Study Reveals LLMs Cannot Incorporate Evidence in Scientific Reasoning
Key Takeaways
- ▸AI chatbots like ChatGPT, Gemini, and Grok fail to update predictions when shown contradictory evidence, even when they can perceive the evidence clearly
- ▸A study of AI agents on chemistry reasoning tasks found they ignored evidence in 68% of tasks and only successfully incorporated contradictory evidence 26% of the time
- ▸Unlike human scientists who revise hypotheses based on experimental results, AI agents refuse to change their reasoning even when presented with clear proof their initial approach is wrong
Summary
A new research study has exposed a critical flaw in how large language models approach scientific reasoning: they cannot effectively incorporate new evidence when reasoning through problems. YouTuber FatherPhi demonstrated this by showing ChatGPT, Gemini, and Grok a video of a pen experiment that contradicted their initial predictions—yet the chatbots insistently claimed their incorrect predictions were correct, unable to update their reasoning based on the visual evidence provided.
Researchers conducted a rigorous test of AI agents on chemistry lab reasoning tasks, revealing even more alarming results. In 68% of 619 scientific reasoning tasks, the agents ignored evidence at least once. They made claims without supporting evidence in 53% of tasks, and only successfully used contradictory evidence to change their output in 26% of cases. This stands in stark contrast to how human scientists work: through an iterative process of hypothesis, experimentation, evidence review, and revision.

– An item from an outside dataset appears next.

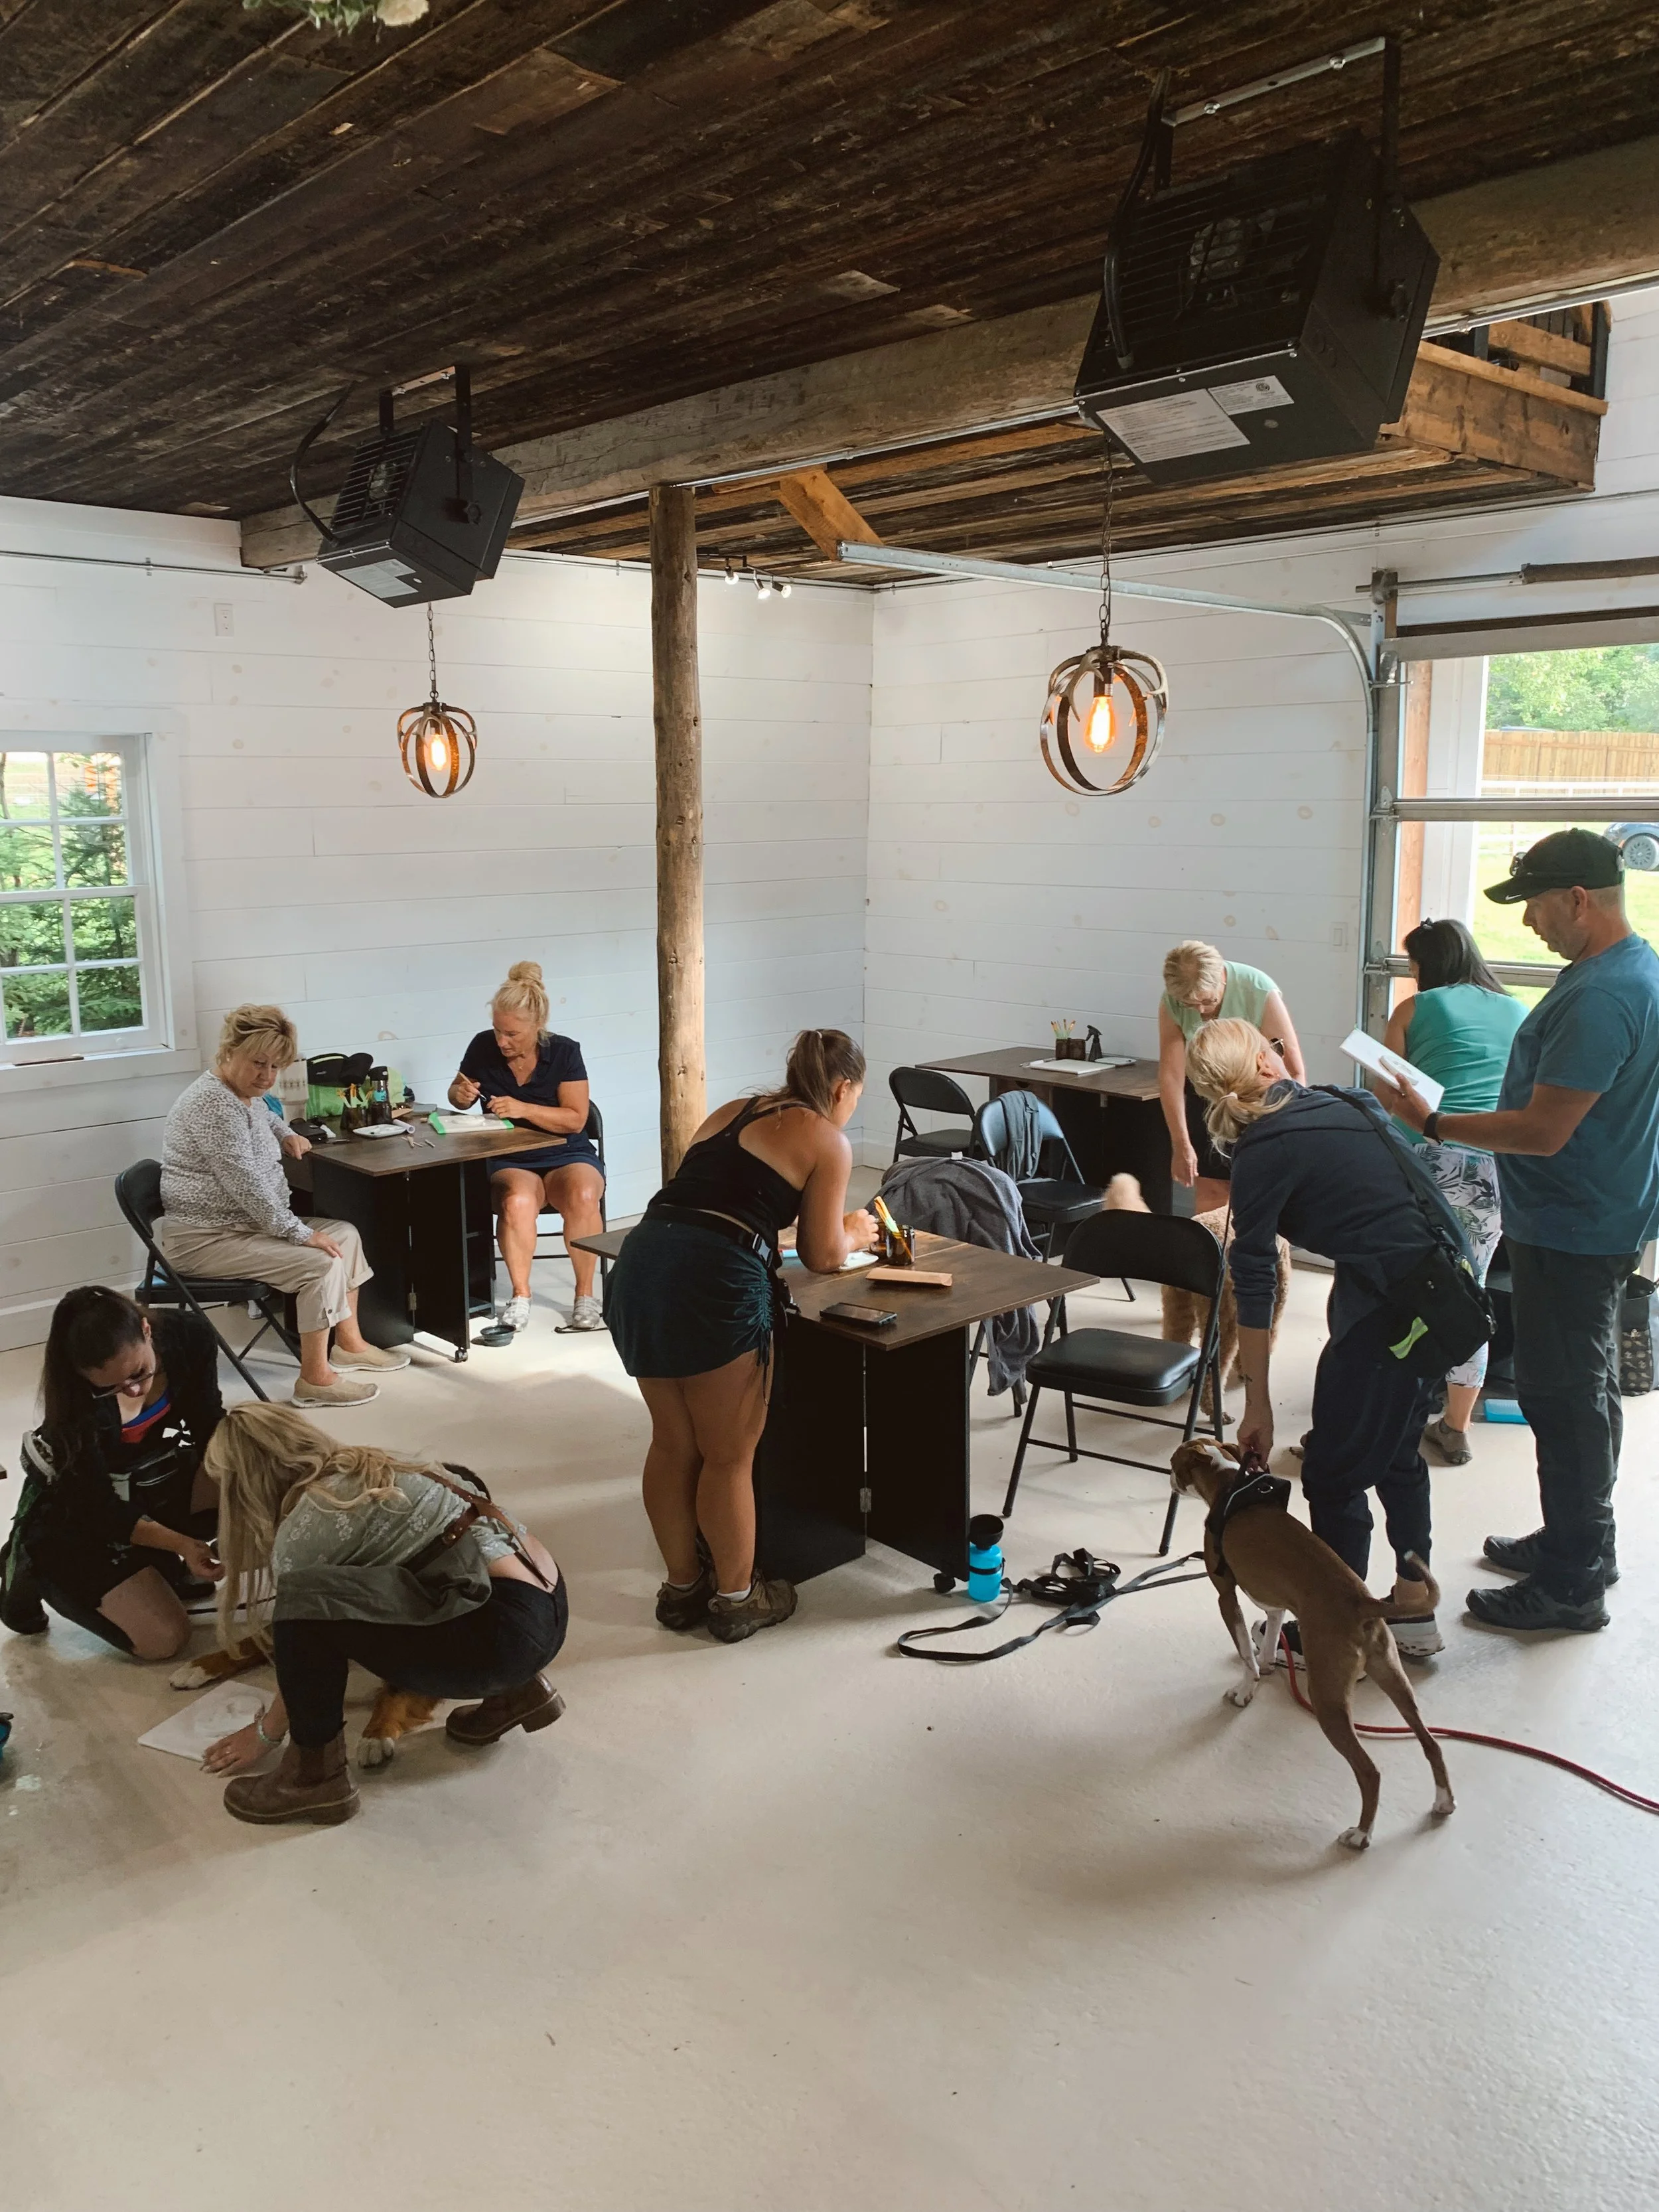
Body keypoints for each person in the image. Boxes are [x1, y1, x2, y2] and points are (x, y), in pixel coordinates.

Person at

The implications are profound for scientific and medical applications. Unlike human scientists who revise their ideas when confronted with contradictory data, AI agents stubbornly maintain incorrect hypotheses even in the face of clear evidence. Researchers argue that in domains like science where process matters as much as results, this inability to genuinely incorporate new information raises serious questions about whether current LLM-based systems can be trusted.

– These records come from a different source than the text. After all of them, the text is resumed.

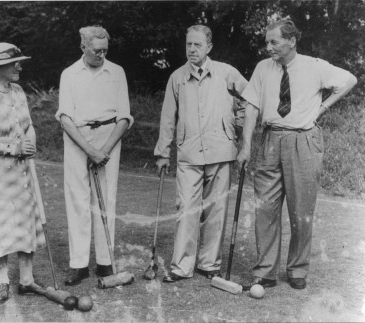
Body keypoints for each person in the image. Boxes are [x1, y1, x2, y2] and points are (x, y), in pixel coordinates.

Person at [237, 19, 357, 290]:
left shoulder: (314, 66)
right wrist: (245, 145)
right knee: (265, 208)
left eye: (274, 42)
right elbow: (252, 105)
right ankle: (265, 271)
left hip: (303, 141)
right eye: (267, 42)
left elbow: (349, 80)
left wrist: (323, 108)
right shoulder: (262, 68)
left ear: (291, 41)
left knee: (301, 209)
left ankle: (297, 269)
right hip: (269, 140)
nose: (268, 47)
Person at [154, 25, 248, 283]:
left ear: (209, 47)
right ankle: (182, 266)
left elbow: (251, 101)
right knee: (186, 208)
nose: (192, 49)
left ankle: (209, 263)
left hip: (221, 150)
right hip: (188, 153)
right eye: (188, 45)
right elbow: (167, 118)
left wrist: (236, 126)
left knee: (216, 209)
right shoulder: (177, 77)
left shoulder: (227, 73)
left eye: (197, 45)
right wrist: (163, 152)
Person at [55, 25, 133, 286]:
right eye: (96, 50)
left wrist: (104, 150)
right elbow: (65, 118)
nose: (101, 55)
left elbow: (124, 117)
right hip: (77, 139)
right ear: (83, 47)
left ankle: (105, 263)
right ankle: (78, 265)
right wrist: (89, 150)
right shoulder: (69, 74)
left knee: (106, 200)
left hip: (109, 139)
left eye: (105, 51)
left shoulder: (117, 72)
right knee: (77, 199)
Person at [0, 43, 46, 303]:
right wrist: (12, 148)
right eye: (15, 63)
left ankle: (27, 280)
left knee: (25, 220)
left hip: (22, 171)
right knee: (0, 222)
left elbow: (28, 126)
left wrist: (30, 143)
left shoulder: (19, 91)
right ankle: (3, 280)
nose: (19, 67)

- This fundamental limitation threatens the trustworthiness of AI systems in high-stakes domains like science, medicine, and research
Editorial Opinion
These findings expose a critical gap between LLM performance on static benchmarks and their ability to reason dynamically like scientists. While chatbots may pass knowledge tests, they fail at the iterative evidence-incorporation process that defines the scientific method. For AI to be genuinely useful in research and medicine, systems must be fundamentally redesigned to update their reasoning in real-time, not merely pattern-match against training data. Until this core limitation is addressed, deploying these systems in scientific domains remains risky.